*About this task*.
Would you reproduce the listing exactly, leaving nothing out?

*Exercise data*.
++++

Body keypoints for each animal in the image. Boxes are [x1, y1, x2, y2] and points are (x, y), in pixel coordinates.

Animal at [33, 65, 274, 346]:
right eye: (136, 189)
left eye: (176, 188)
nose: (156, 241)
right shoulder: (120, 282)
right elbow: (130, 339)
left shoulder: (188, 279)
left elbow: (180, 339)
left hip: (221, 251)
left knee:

++++

*Task output*.
Body keypoints for each animal in the image. Boxes are [x1, y1, x2, y2] and points are (x, y), in pixel coordinates.

Animal at [33, 65, 274, 346]:
right eye: (136, 189)
left eye: (176, 188)
nose: (156, 241)
right shoulder: (120, 282)
right elbow: (130, 339)
left shoulder: (188, 279)
left elbow: (180, 339)
left hip: (221, 251)
left knee:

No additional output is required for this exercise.